If you have specific questions about why your code fails, then, if you can post the code, maybe someone can spot (and give back) some helpful clues.
Regards,
Dave
PChira
08-22-2008, 12:47 PM
Hi Dave
Thank you so much for your response. The reason that I didn't use Fitsvd because I already got everything in place; namely, a class that handles basis function, a class that does the regression, etc, so I just want the SVD algorithm to give me back the required vector x.
In particular, the line you quoted from the Fitsvd constructor is calculating values in a locally-declared vector, b, which is one of the arguments that it feeds to the solve() member function of the locally declared SVD object.
Just to confirm that I understand this correctly, is this vector b that will be entering a 'solve' function the usual dependent variable vector in the regression equation?
Anyway, I will implement the Fitsvd and see what my results look like and I may post my code if the result is still incorrect.
Cheers and Thank you again
PChira
davekw7x
08-22-2008, 02:23 PM
...I already got everything in place...
Yes, you did say that. It just didn't register. I'm really sorry; sometimes I simply miss the most important points. Thanks for your patience.
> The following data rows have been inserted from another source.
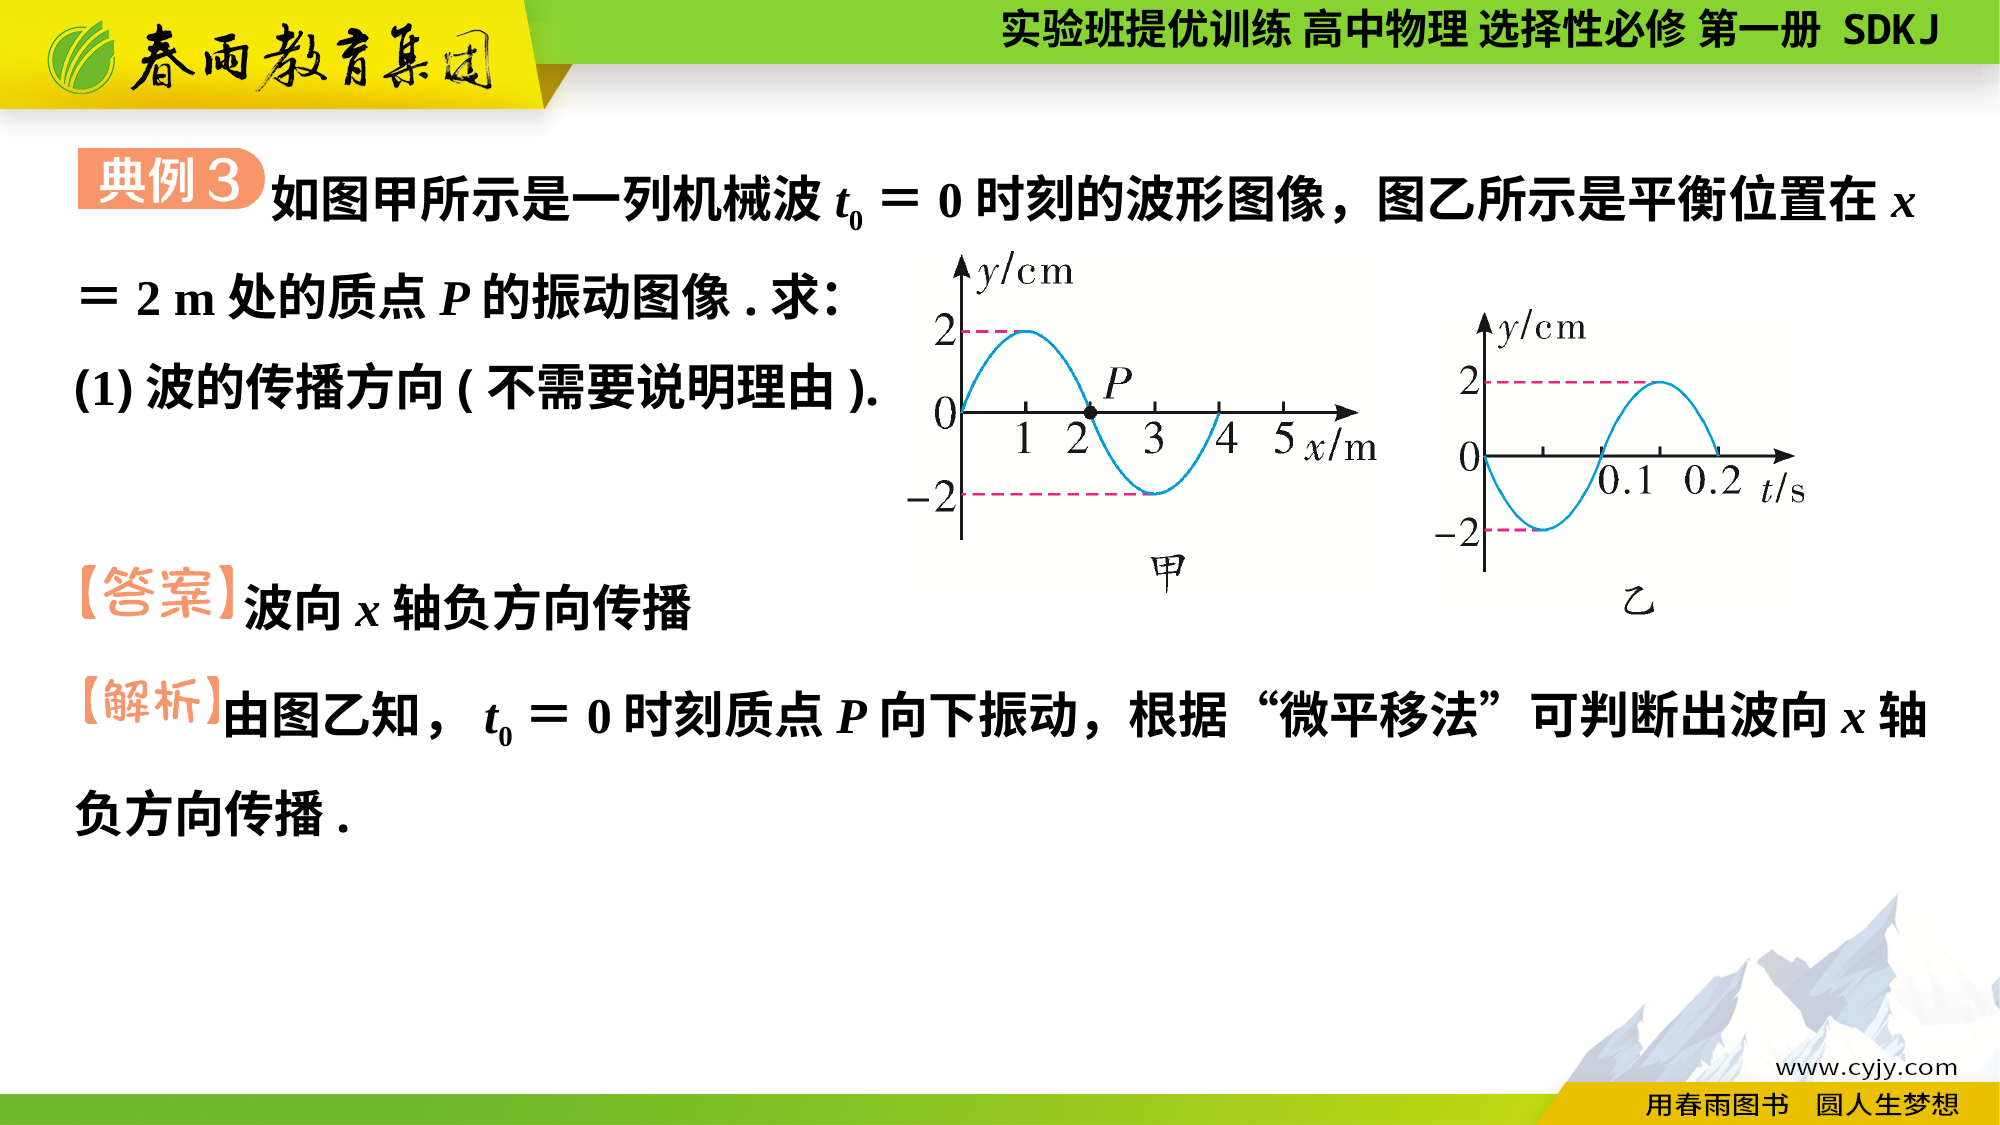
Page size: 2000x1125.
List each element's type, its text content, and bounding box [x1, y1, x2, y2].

list 如图甲所示是一列机械波t0＝0时刻的波形图像，图乙所示是平衡位置在x＝2 m处的质点P的振动图像.求： (1)波的传播方向(不需要说明理由). [59, 125, 1944, 414]
text_box 波向x轴负方向传播 [59, 538, 1944, 642]
picture [0, 0, 2000, 1125]
text_box 由图乙知，t0＝0时刻质点P向下振动，根据“微平移法”可判断出波向x轴负方向传播. [59, 642, 1944, 850]
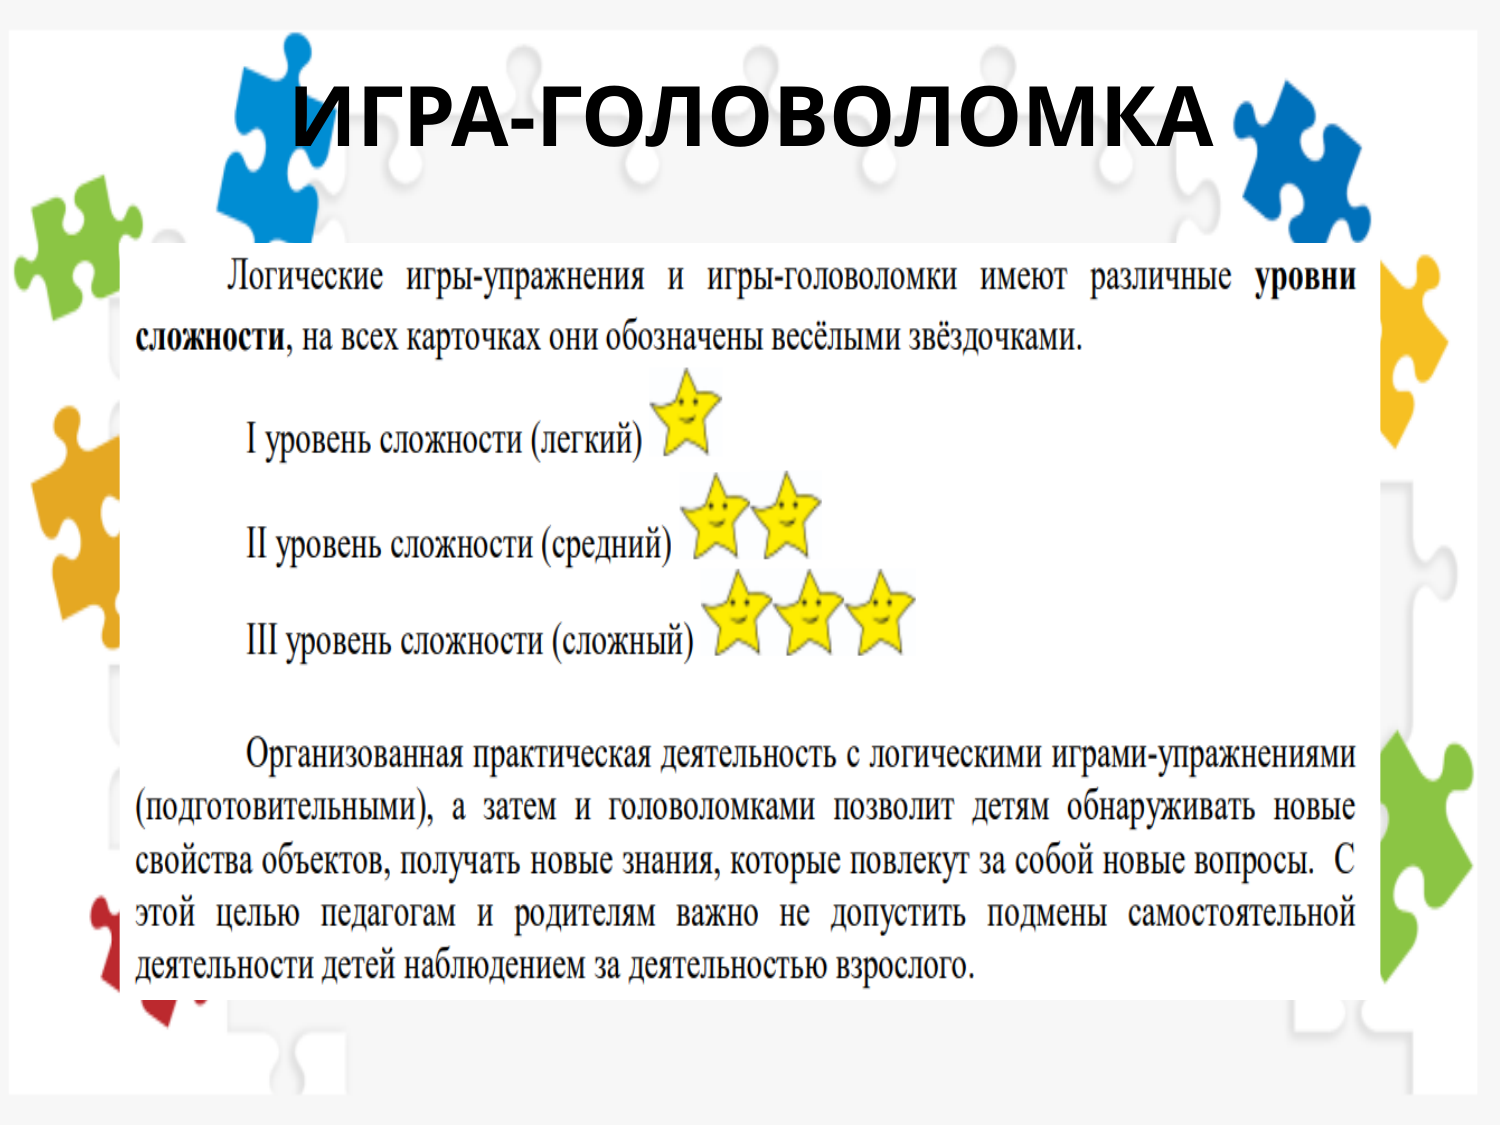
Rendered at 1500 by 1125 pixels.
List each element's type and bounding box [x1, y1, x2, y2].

picture [0, 0, 1500, 1125]
list [119, 243, 1381, 1000]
Just to confirm that I understand this correctly...The input vector (or matrix) [b] to SVD::solve(b,x, thresh) is the right-hand side of the equation [A]*[x] = [b]; the output vector (or matrix) [x] is the "best" solution that SVD can get with the given matrix and right-hand side.
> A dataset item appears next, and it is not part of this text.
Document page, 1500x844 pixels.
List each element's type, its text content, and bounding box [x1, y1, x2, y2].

Reference: Section 2.6 in the book. Equations 2.6.5, 2.6.7
Regards,
Dave
GravityGuy
12-05-2008, 06:45 PM
Perhaps another angle on this may help. I was interested in trying my own network adjustment to a typical surveying problem. Since SVD can solve over-determined systems of equations, this is what you typically get when you run a level survey between a set of points and you collect more than the required number of shots to solve for all the elevations.
A simple example is a piece of land with 4 corner pins: a,b,c,d. You set up your instrument and site each corner, including the 2 diagonal directions. You end up with 6 shots and 4 unknowns. If you set up your A matrix where the columns represent the 4 unknowns a,b,c,d, and the 6 rows represent the 6 shots, then the elevations differences between the point shot from and the point shot to is the vector b. Each equation is coded with a -1 at the point shot from and a 1 at the point shot to.
A =
-1 1 0 0
0-1 1 0
0 0 -1 1
-1 0 1 0
0 -1 1 0
b= [dEab,dEbc,dEcd,dEda,dEac,dEbd]T
where dEab = elevation at b minus elevation at a.
Solve for x.
// read in m,n prior to this
VecDoub b(m);
VecDoub x(n);
MatDoub a(m,n,0.0);
// read in A and b
// Create an SVD object
SVD svd(a);
svd.solve(b,x,-1);
// print out x
I tried this with a project involving 21 unknown points and 50 equations and it worked very well. I got a solution vector where unknown 1 was offset; it seems my straight-forward setup required a shift to put [b] on track, but otherwise, all singular rows and columns were dealt with appropriately. After working with other solvers this is nothing short of a dream.
Bill Press
12-05-2008, 09:50 PM
Yes, this is a nice example of a set of equations that is both overdetermined (more equations than unknowns) and underdetermined (arbitrary overall constant can be added to all the elevations)!
You might want to add a row like
1 0 0 0
to your matrix, and an entry
0
to the right hand side vector. Then, all elevations will be relative to the first point, which will be at elevation 0.